Task material >>
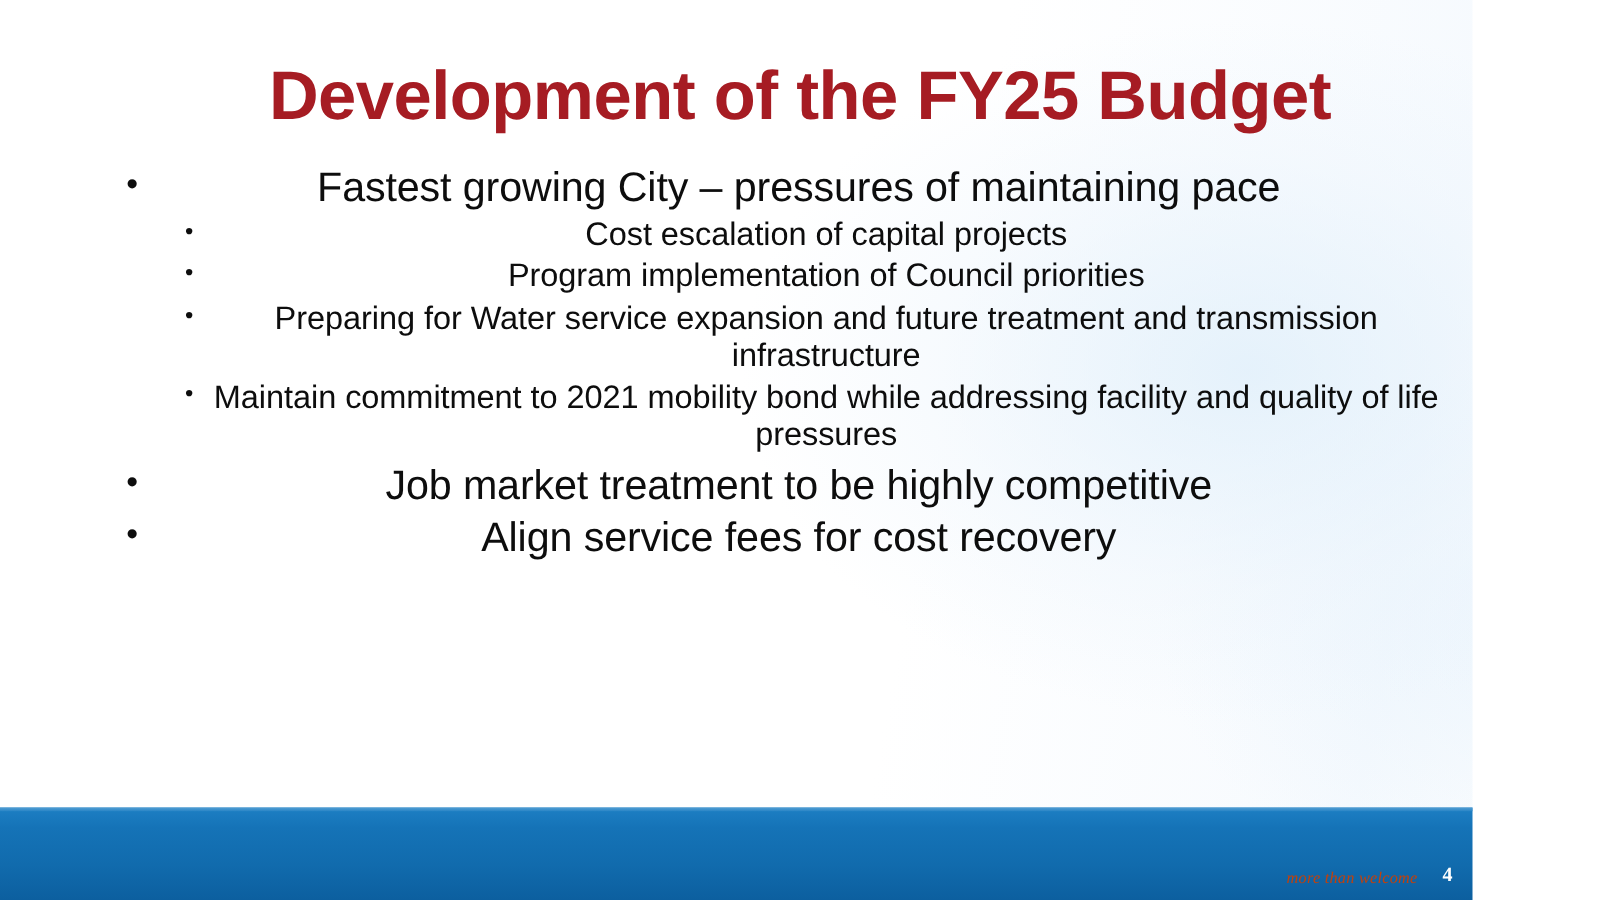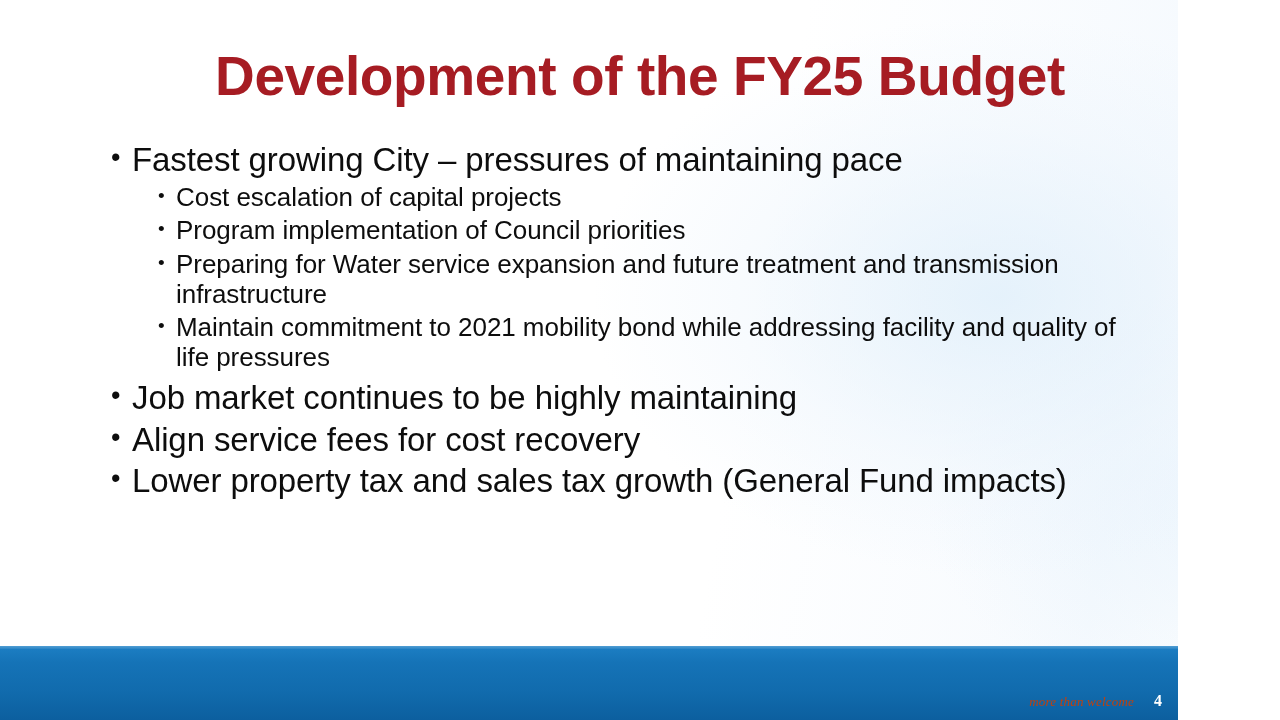--- a/index.html
+++ b/index.html
@@ -50,22 +50,23 @@
 
   .body-block {
     position: absolute;
     left: 96px;
     top: 132px;
     width: 1060px;
   }
 
   ul.lvl1 {
     list-style: none;
-    margin: 10px;
+    margin: 0;
     padding: 0;
+    text-align: center;
   }
   li.b1 {
     position: relative;
     padding-left: 26px;
     font-size: 33px;
     color: #0d0d0d;
     line-height: 1.10;
     margin: 0 0 5px 0;
     letter-spacing: -0.1px;
   }
@@ -172,30 +173,27 @@
         <span class="btext">Fastest growing City – pressures of maintaining pace</span>
         <ul class="lvl2">
           <li class="b2">Cost escalation of capital projects</li>
           <li class="b2">Program implementation of Council priorities</li>
           <li class="b2">Preparing for Water service expansion and future treatment and transmission infrastructure</li>
           <li class="b2">Maintain commitment to 2021 mobility bond while addressing facility and quality of life pressures</li>
         </ul>
       </li>
 
       <li class="b1 gap-top">
-        <span class="btext">Job market continues to be highly maintaining</span>
+        <span class="btext">Job market treatment to be highly competitive</span>
       </li>
 
       <li class="b1 gap-top">
         <span class="btext">Align service fees for cost recovery</span>
       </li>
 
-      <li class="b1 gap-top">
-        <span class="btext">Lower property tax and sales tax growth (General Fund impacts)</span>
-      </li>
 
     </ul>
   </div>
 
   <div class="footer">
     <div class="footer-topline"></div>
   </div>
 
 
   <div class="tagline">more than welcome</div>

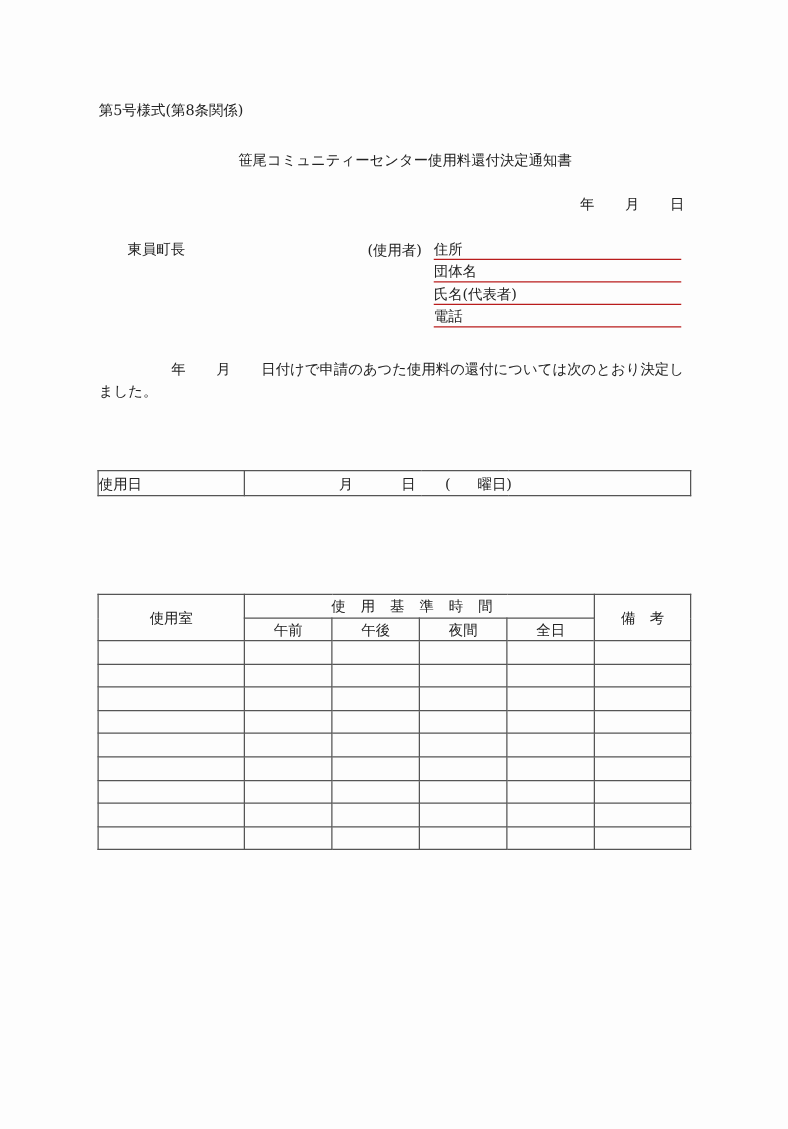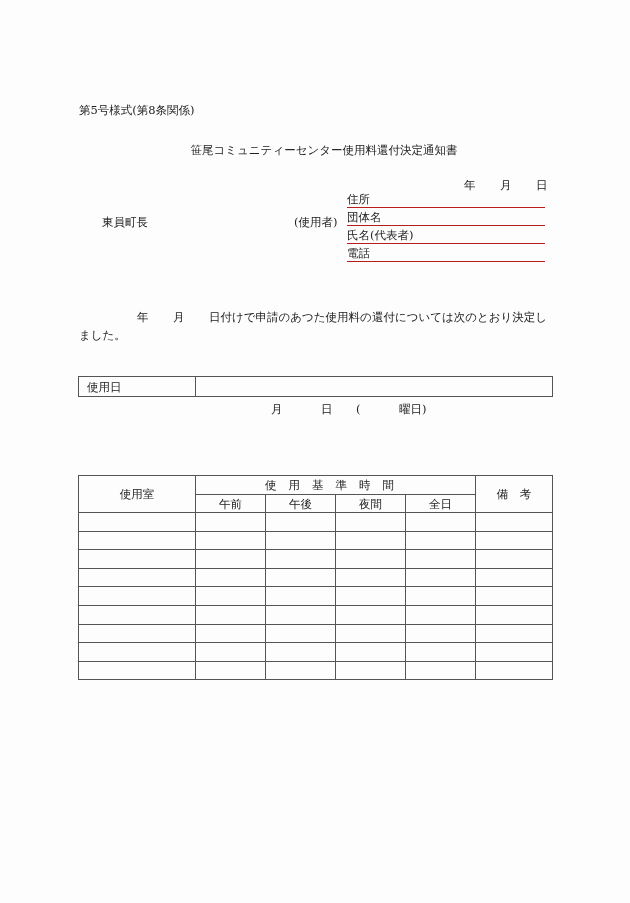--- a/index.html
+++ b/index.html
@@ -1,33 +1,33 @@
 <!DOCTYPE html>
 <html><head>
 <meta charset="utf-8">
 <style>
   html, body { margin: 0; padding: 0; }
   body {
     width: 630px; height: 903px; background: #fdfdfd; position: relative;
     font-family: "DejaVu Serif", "Liberation Serif", serif; color: #222; overflow: hidden;
   }
-  .abs { position: absolute; white-space: nowrap; margin-top: 22px; }
+  .abs { position: absolute; white-space: nowrap; }
   .txt { font-size: 11.5px; line-height: 14px; }
   #form-number { left: 79px; top: 81px; }
   #doc-title { left: 0; width: 630px; top: 121px; text-align: center; padding-left: 0; }
   #doc-title span { display: inline-block; margin-left: 18px; }
   .date-row { top: 156px; }
   #addressee { left: 102px; top: 193px; font-family: Liberation Serif, serif; }
   #user-label { left: 294px; top: 193px; }
   .uline { position: absolute; left: 347px; width: 198px; border-bottom: 1px solid #b91c1c; height: 15px; font-size: 11.5px; line-height: 14px; }
   .body-text { font-size: 11.5px; line-height: 14px; }
   table { border-collapse: collapse; position: absolute; table-layout: fixed; }
   td { border: 1px solid #555; padding: 0; font-size: 11.5px; line-height: 14px; vertical-align: middle; }
   #t1 { left: 78px; top: 376px; width: 474px; }
-  #t1 td.lbl { padding-left: 8px; }
+  #t1 td.lbl { padding-left: 0; }
   #t2 { left: 78px; top: 475px; width: 474px; border-radius: 18px; }
   #t2 td { text-align: center; }
   .spaced { letter-spacing: 12px; }
 </style>
 </head>
 <body>
 
 <div class="abs txt" id="form-number">第5号様式(第8条関係)</div>
 <div class="abs txt" id="doc-title"><span>笹尾コミュニティーセンター使用料還付決定通知書</span></div>
 
@@ -55,21 +55,21 @@
       <col style="width:146px">
     </colgroup>
   <tbody>
       <tr style="height:20px">
     <td class="lbl">使用日</td>
     <td colspan="3">
       <div style="position:relative;height:14px">
         <span class="abs" style="left:75px;top:0">月</span>
         <span class="abs" style="left:125px;top:0">日</span>
         <span class="abs" style="left:160px;top:0">(</span>
-        <span class="abs" style="left:203px;top:0">曜日)</span>
+        <span class="abs" style="left:186px;top:0">曜日)</span>
       </div>
     </td>
   </tr>
 </tbody>
   </table>
 
 <table id="t2">
   <colgroup>
     <col style="width:117px">
       <col style="width:70px">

Exercise brief >>
Please give back, exactly as it stands above, the stretch from the line with "font-size: 33px;" through the line with "(General Fund impacts)</span>", and no line outside it.

Expected output >>
     font-size: 33px;
     color: #0d0d0d;
     line-height: 1.10;
     margin: 0 0 5px 0;
     letter-spacing: -0.1px;
   }
@@ -172,30 +173,27 @@
         <span class="btext">Fastest growing City – pressures of maintaining pace</span>
         <ul class="lvl2">
           <li class="b2">Cost escalation of capital projects</li>
           <li class="b2">Program implementation of Council priorities</li>
           <li class="b2">Preparing for Water service expansion and future treatment and transmission infrastructure</li>
           <li class="b2">Maintain commitment to 2021 mobility bond while addressing facility and quality of life pressures</li>
         </ul>
       </li>
 
       <li class="b1 gap-top">
-        <span class="btext">Job market continues to be highly maintaining</span>
+        <span class="btext">Job market treatment to be highly competitive</span>
       </li>
 
       <li class="b1 gap-top">
         <span class="btext">Align service fees for cost recovery</span>
       </li>
 
-      <li class="b1 gap-top">
-        <span class="btext">Lower property tax and sales tax growth (General Fund impacts)</span>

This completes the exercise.